Delignifikasi merupakan proses penghilangan kandungan lignin dari lignoselulosa. Perlakuan awal pada bahan berlignoselulosa akan mengubah struktur rumit lignoselulosa sehingga akan meningkatkan digestibilitas enzim, sehingga akan mempermudah untuk menghidrolisis polisakarida menjadi gula yang lebih sederhana (Moiser et al. 2005).

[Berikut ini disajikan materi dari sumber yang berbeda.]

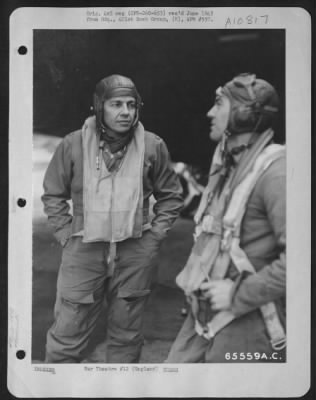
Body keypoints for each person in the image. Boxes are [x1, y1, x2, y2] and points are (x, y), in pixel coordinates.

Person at [42, 74, 183, 363]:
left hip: (134, 251)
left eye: (131, 105)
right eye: (116, 104)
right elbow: (53, 195)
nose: (125, 112)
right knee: (67, 335)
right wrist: (66, 234)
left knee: (126, 336)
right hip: (84, 249)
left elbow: (171, 196)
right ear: (99, 106)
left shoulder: (153, 146)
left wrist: (154, 237)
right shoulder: (73, 145)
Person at [166, 73, 286, 363]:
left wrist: (238, 294)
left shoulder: (276, 173)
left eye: (218, 104)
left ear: (244, 114)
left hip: (247, 321)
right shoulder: (229, 165)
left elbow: (303, 261)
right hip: (204, 316)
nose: (210, 112)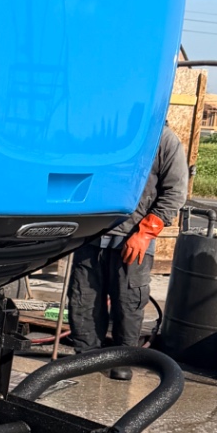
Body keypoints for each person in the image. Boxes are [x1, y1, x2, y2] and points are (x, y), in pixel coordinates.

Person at [67, 124, 187, 379]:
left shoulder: (164, 141)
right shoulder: (107, 134)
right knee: (83, 300)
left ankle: (123, 360)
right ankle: (86, 359)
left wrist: (144, 234)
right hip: (90, 236)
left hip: (134, 240)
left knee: (128, 304)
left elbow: (175, 193)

Sebelum memasuki proses perlakuan awal, terlebih dahulu bahan baku lignoselulosa berupa batang, tongkol, daun dan klobot dilakukan pengecilan ukuran sampai dengan 40 mesh. Kemudian dilakukan delignifikasi secara biologis dan kimiawi. Delignifikasi kimiawi menggunakan Ca(OH)2, sedangkan delignifikasi secara biologis menggunakan kapang pelapuk putih jenis Phanerochaete chrysosporium. Kedua metode delignifikasi tersebut memiliki satu tujuan utama yaitu menghilangkan kandungan lignin pada lignoselulosa.

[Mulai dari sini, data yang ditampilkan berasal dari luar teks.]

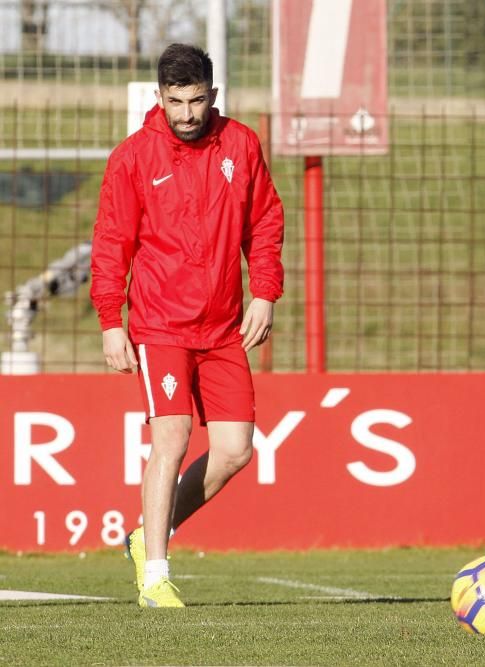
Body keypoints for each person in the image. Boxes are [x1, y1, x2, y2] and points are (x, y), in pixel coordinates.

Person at [90, 43, 284, 608]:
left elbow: (265, 220)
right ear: (159, 98)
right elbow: (111, 243)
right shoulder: (132, 158)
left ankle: (143, 534)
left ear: (213, 96)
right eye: (175, 102)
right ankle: (155, 575)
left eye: (197, 100)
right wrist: (111, 320)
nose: (187, 114)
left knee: (235, 450)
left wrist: (264, 292)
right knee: (171, 438)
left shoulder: (241, 144)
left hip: (224, 326)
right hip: (160, 325)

Delignifikasi alkali menggunakan kalsium hidroksida memiliki kelebihan tersendiri, yaitu kemudahan dan keamanan dalam recovery dengan karbondioksida (Moiser et al. 2005) serta relatif murah jika dibandingkan dengan basa lain (Kaar dan Holtzapple 2000). Selama proses delignifikasi menggunakan Ca(OH)2, lignin terpisah dari lignoselulosa. Semakin lama proses delignifikasi semakin banyak ikatan-ikatan di dalam lignoselulosa yang terputus. Terdapat tiga pembagian tahap dalam proses delignifikasi alkalim yaitu initial, bulk, dan residual. Dalam tahap initial, terjadi pemutusan ikatan α-O-4 dan β-O-4 pada gugus fenolik, kemudian diikuti dengan pemutusan ikatan β-O-4 pada gugus non-fenolik pada tahap bulk. Apabila delignifikasi terus dilanjutkan sampai tahap residual, maka akan terjadi pemutusan ikatan antar atom C pada lignin dan degradasi karbohidrat (Kim dan Holtzapple 2000).

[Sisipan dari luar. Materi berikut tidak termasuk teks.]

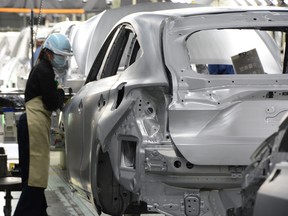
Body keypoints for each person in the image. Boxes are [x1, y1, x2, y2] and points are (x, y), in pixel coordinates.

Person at [14, 33, 73, 216]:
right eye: (61, 56)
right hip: (34, 124)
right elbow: (51, 102)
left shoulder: (42, 68)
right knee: (35, 179)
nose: (63, 61)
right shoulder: (45, 71)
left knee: (32, 178)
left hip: (31, 123)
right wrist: (61, 92)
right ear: (49, 53)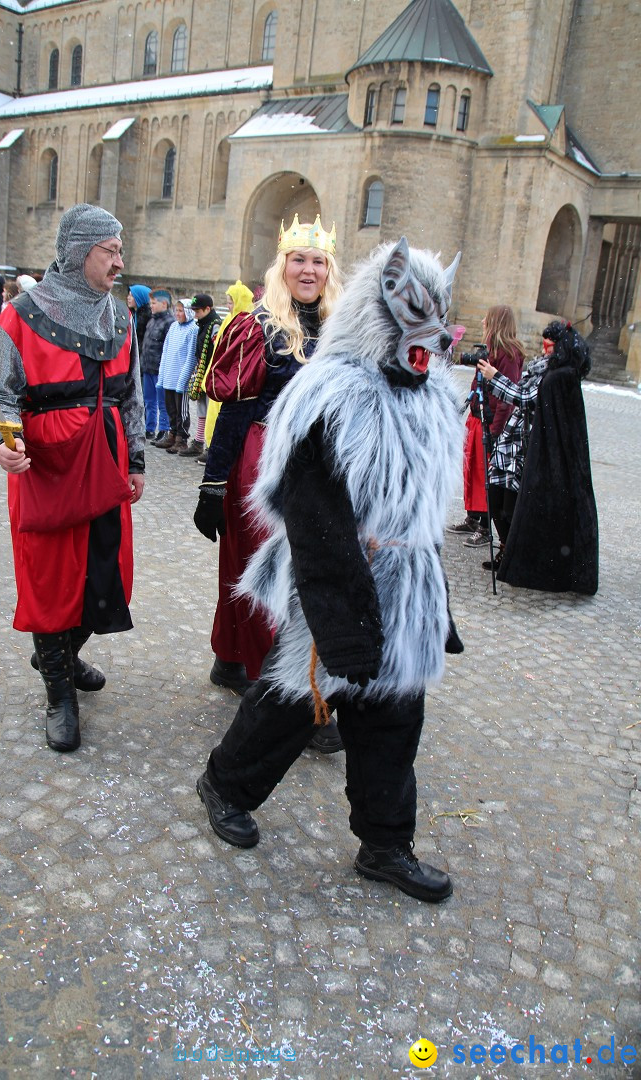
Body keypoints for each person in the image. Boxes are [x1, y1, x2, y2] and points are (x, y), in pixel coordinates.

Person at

Biodelignifikasi atau delignifikasi secara biologis dilakukan dengan menumbuhkan organisme pada media lignoselulosa sehingga terjadi pengurangan lignin dan selulosa. Dalam perlakuan awal secara biologis, kapang pelapuk putih yang dianggap paling efektif. Kapang pelapuk putih jenis Phanerochaete chrysosporium menghasilkan enzim lignoselulolitik yang bertanggung jawab dalam pendegradasian lignin.

b.

Sakarifikasi dan fermentasi simultan

Tahap berikutnya setelah melalui delignifikasi adalah tahap sakarifikasi dan fermentasi simultan. Sakarifikasi merupakan proses dimana oligosakarida sebagai hasil dari tahap likuifikasi dihidrolisis lebih lanjut oleh enzim tunggal atau enzim campuran menjadi glukosa. Secara umum sintesis bioetanol yang berasal dari biomassa terdiri atas dua tahap utama, yaitu hidrolisis dan fermentasi. Pada metode terdahulu proses hidrolisis dan fermentasi dilakukan secara terpisah atau separated

hydrolysis and fermentation (SHF) dan yang terbaru adalah proses simultaneous

saccharification and fermentation atau sakarifikasi dan fermentasi simultan (SSF). Proses hirdrolisis dan fermentasi akan menjadi lebih efektif dan efisien jika dilaksanakan secara berkelanjutan tanpa melalui tenggang waktu yang lama, proses ini dikenal sebagai proses sakarifikasi dan fermentasi simultan (SSF). Sakarifikasi dan fermentasi simultan adalah kombinasi antara hidrolisis dengan enzim dan fermentasi yang dilakukan dalam suatu reaktor. Proses ini memiliki keuntungan yaitu polisakarida yang terkonversi menjadi monosakarida tidak kembali menjadi polisakarida karena monosakarida langsung difermentasi menjadi etanol (Samsuri et al. 2007). Mikroorganisme yang digunakan untuk fermentasi adalah Saccharomyces cerevisiae, Zymomonas mobilis, serta Pichia stipitis.

c.

Destilasi

Setelah proses fermentasi selesai, dilakukan destilasi untuk memisahkan etanol. Distilasi merupakan pemisahan komponen berdasarkan titik didihnya. Titik didih etanol murni adalah 78oC, sedangkan air adalah 100oC (kondisi standar). Dengan memanaskan larutan pada suhu rentang 78–100oC akan mengakibatkan sebagian besar etanol menguap, dan melalui unit kondensasi akan bisa dihasilkan etanol dengan konsentrasi 95 % volume.

Dari proses distilasi akan dihasilkan etanol dengan kadar etanol maksimal 95%. Untuk aplikasi bahan bakar, etanol hasil destilasi harus dimurnikan yaitu dengan cara dikeringkan. Pengeringan etanol dapat dilakukan dengan beberapa cara. Cara-cara pengeringan etanol yang ada adalah antara lain pengeringan menggunakan kapur (CaO), garam, benzene dan penggunaan ”molecular sieve”. Namun dalam penelitian ini tidak sampai pada dehidrasi atau pengeringan.